7. Como se viu, a norma do artigo 1051º, n.º 2, embora revogada pelo referido artigo 5º, n.º 2, veio, na sua finalidade de tutela do inquilino, a ser substituída, para o arrendamento habitacional, por uma outra que confere igualmente tutela à posição do inquilino - embora sem que o arrendamento deixe de caducar por extinção do direito com base no qual o contrato foi celebrado. Simplesmente, o inquilino habitacional tem direito a um novo arrendamento. Eliminou-se, assim, a solução segundo a qual o arrendamento celebrado pelo usufrutuário poderia manter-se inalterado, depois da sua morte, onerando o proprietário, medida, esta, considerada na doutrina como
'disfuncional e, provavelmente, inconstitucional. Disfuncional, por permitir que alguém possa onerar o que não lhe pertence; inconstitucional por conduzir a uma autêntica expropriação por utilidade particular sem qualquer indemnização'
(assim, A. Menezes Cordeiro/Castro Fraga, O novo regime do arrendamento urbano, cit., pág. 41). A finalidade de protecção do inquilino - limitada agora ao inquilino habitacional - é conseguida através do direito a um novo arrendamento, sujeito ao regime dos arrendamentos celebrado através do exercício do direito a um novo arrendamento (artigo 90º do RAU), mas admitindo a caducidade do anterior arrendamento, v.g., por morte do usufrutuário (e consequente extinção do usufruto). Ora, com esta finalidade e este sentido, a medida adoptada pelo legislador do artigo 5º, n.º 2 do diploma que aprovou o RAU - consistente na revogação do artigo 1051º, n.º 2 do Código Civil e sua substituição pelo artigo 66º, n.º 2 do novo regime - não se afigura ao Tribunal Constitucional nem violadora da directriz constante da alínea c) do artigo 2º da Lei n.º 42/90, de 10 de Agosto, nem carecida de habilitação por esta lei de autorização legislativa.

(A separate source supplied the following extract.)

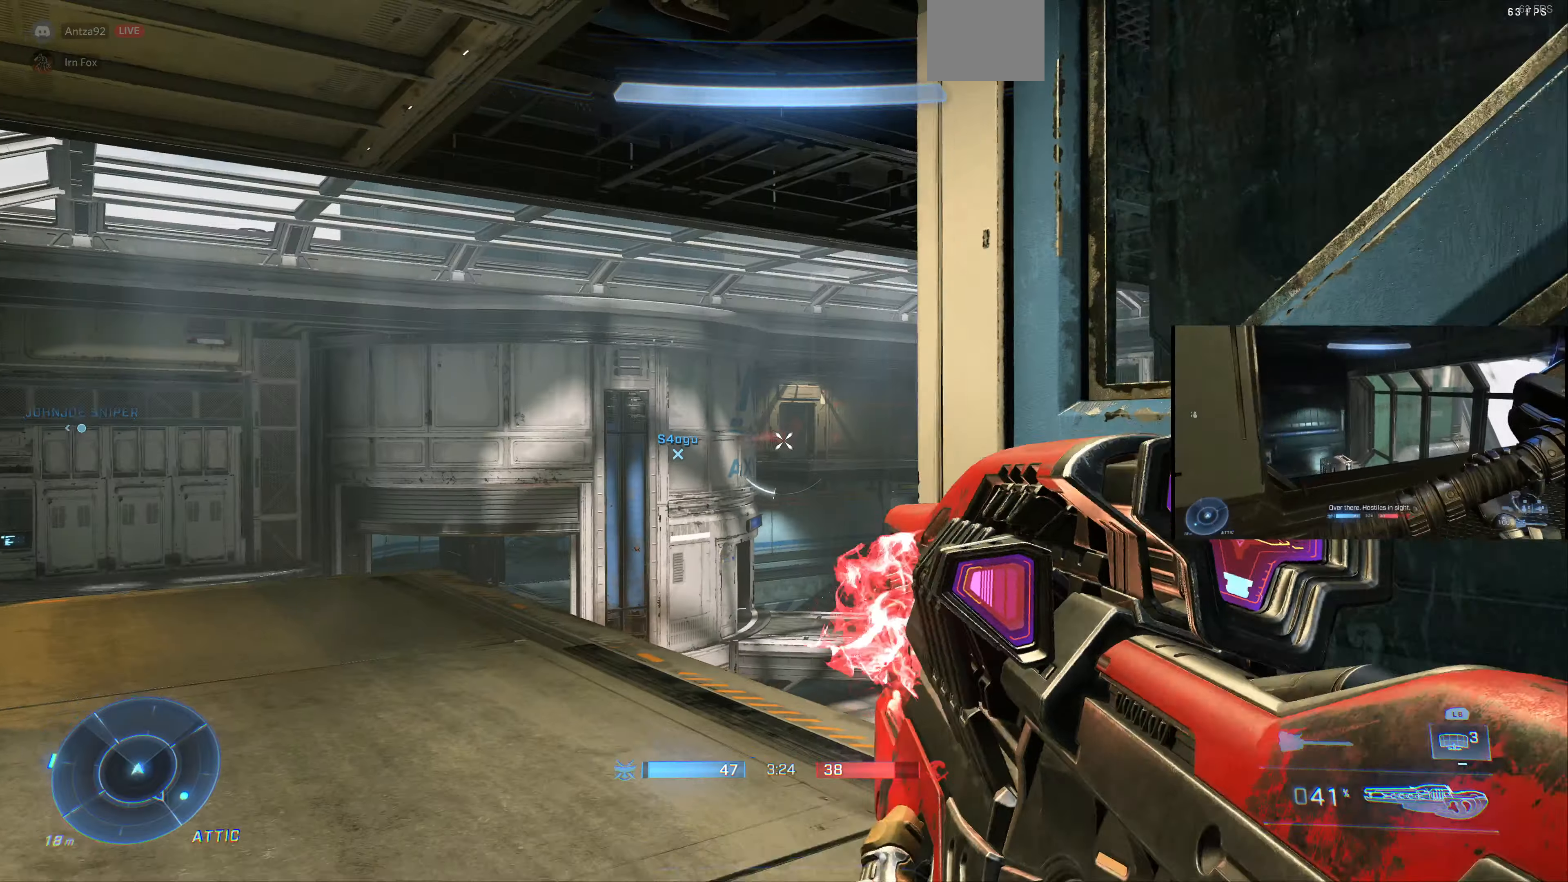
{"buttons": [], "left_stick": "down", "right_stick": "center", "events": [[433, "left_stick", "down"]]}
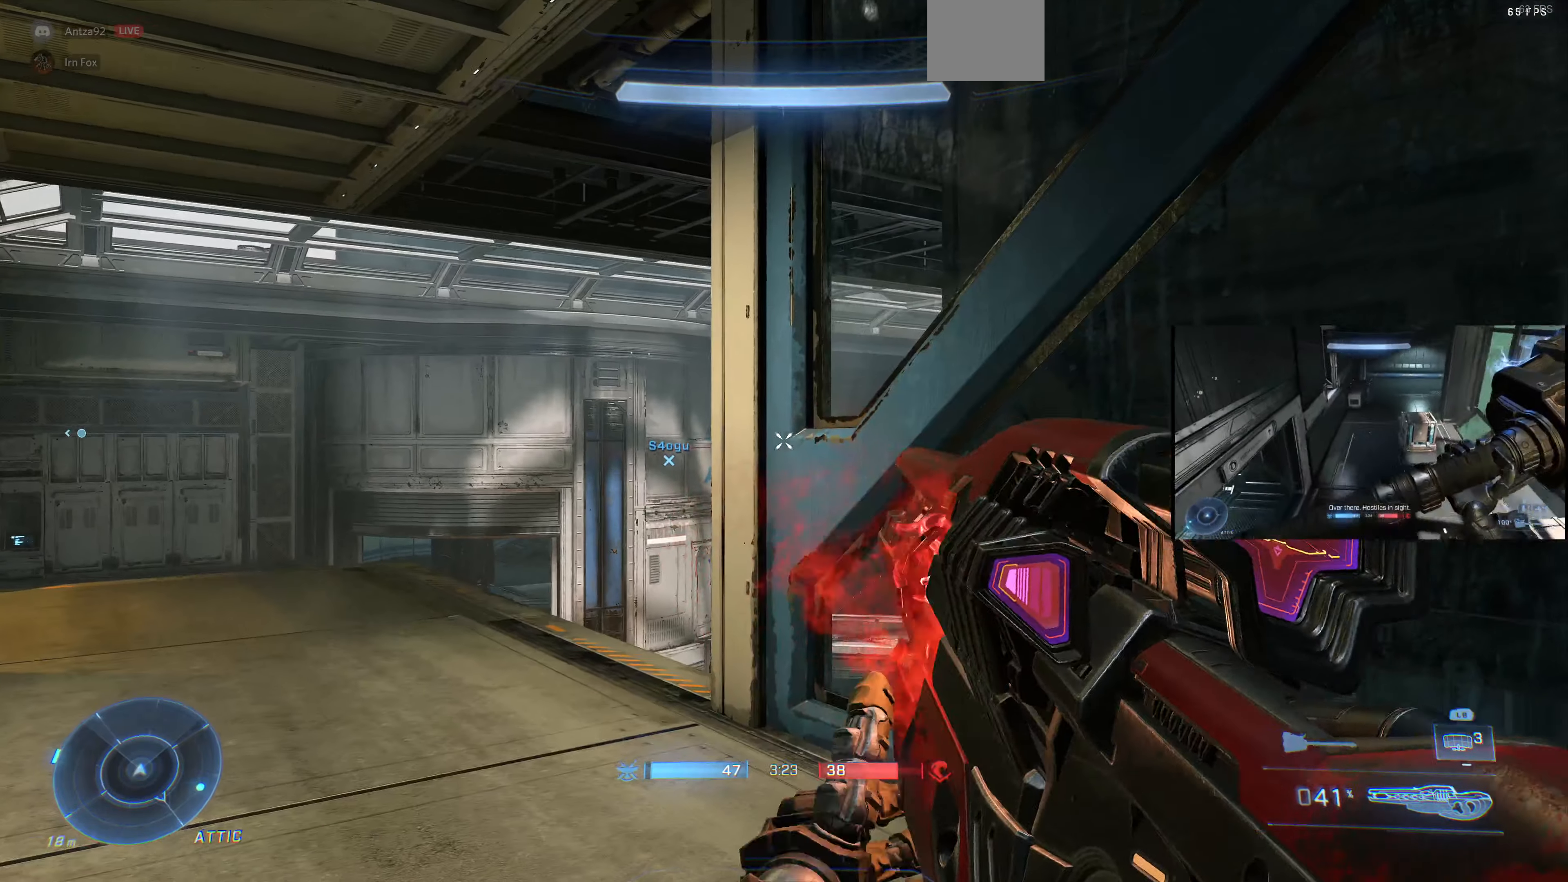
{"buttons": [], "left_stick": "up-left", "right_stick": "center", "events": [[166, "left_stick", "center"], [400, "left_stick", "up-left"]]}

8. A alínea c) do artigo 2º da Lei n.º 42/90, prevê, como directriz que o legislador do RAU deveria seguir, a 'preservação das regras socialmente úteis que tutelam a posição do arrendatário'. O sentido desta directriz foi precisado pelo Tribunal Constitucional logo no Acórdão n.º 311/93 (publicado no Diário da República, n.º 170, de 22 de Julho de
1993) que julgou não inconstitucional a referida lei de autorização legislativa.
É este sentido o:
'de que o Governo ficou credenciado para eliminar as regras que, visando embora a defesa do arrendatário, no entanto se revelavam socialmente imprestáveis, designadamente porque subvertiam princípios basilares do ordenamento jurídico ou tratavam desigualmente os contraentes sem que para tanto houvesse fundamento material.' Não se pode, pois, divisar nessa alínea c) uma prescrição de manutenção de todas e cada uma das concretas regras do regime anterior do arrendamento urbano que fossem favoráveis ao arrendatário. Tal entendimento, restritivo e diverso do adoptado anteriormente pelo Tribunal não consideraria, desde logo, a limitação da alínea c) apenas às regras 'socialmente úteis', nem a natureza da fórmula empregue pelo legislador parlamentar, de molde a permitir ao Governo um juízo sobre a utilidade social das regras, ficando obrigado a preservar aquelas em relação às quais esse juízo fosse positivo. Aquela posição restritiva poderia, aliás, fazer o legislador da Lei n.º 42/90 incorrer numa contradição, entre as alíneas b) e c) do artigo 2º desse diploma, uma vez que qualquer facilitação do funcionamento da cessação do contrato - ainda que através da mera simplificação das suas regras processuais – deveria ser considerada violadora da referido imperativo legal de manutenção de todas e cada uma das concretas regras do regime do arrendamento favoráveis ao inquilino. Tem, pois, de entender-se que o legislador ficou habilitado pela alínea c) do artigo 2º da Lei n.º 42/90 a formular um juízo sobre a 'utilidade social' das regras do regime do arrendamento urbano, podendo eliminar ou reformular aquelas que se revelavam
'socialmente imprestáveis, designadamente porque subvertiam princípios basilares do ordenamento jurídico ou tratavam desigualmente os contraentes sem que para tanto houvesse fundamento material' (formulação adoptada no citado Acórdão n.º
311/93). Ora, foi justamente isto o que o legislador do RAU fez quanto ao problema do destino do arrendamento em caso de caducidade por cessação do direito ou dos poderes legais com base nos quais tinha sido celebrado – previu a caducidade do contrato, repondo a redacção originária do Código Civil, mas atribuiu ao inquilino habitacional, cuja protecção se lhe afigurou sem dúvida 'socialmente
útil' em maior medida, o direito a um novo arrendamento. Conclui-se, assim, que a revogação do artigo 1051º, n.º 2 do Código Civil pelo artigo 5º, n.º 2, do Decreto-Lei n.º 321-B/90, de 15 de Outubro (e substituição daquele regime do Código Civil pelo regime resultante dos artigos 66º, n.º 2 e
90º e segs. do RAU) encontra justificação na própria alínea c) do artigo 2º da lei de autorização legislativa. E, desde logo por isto, não vislumbra este Tribunal qualquer inconstitucionalidade orgânica nesse artigo 5º, n.º 2.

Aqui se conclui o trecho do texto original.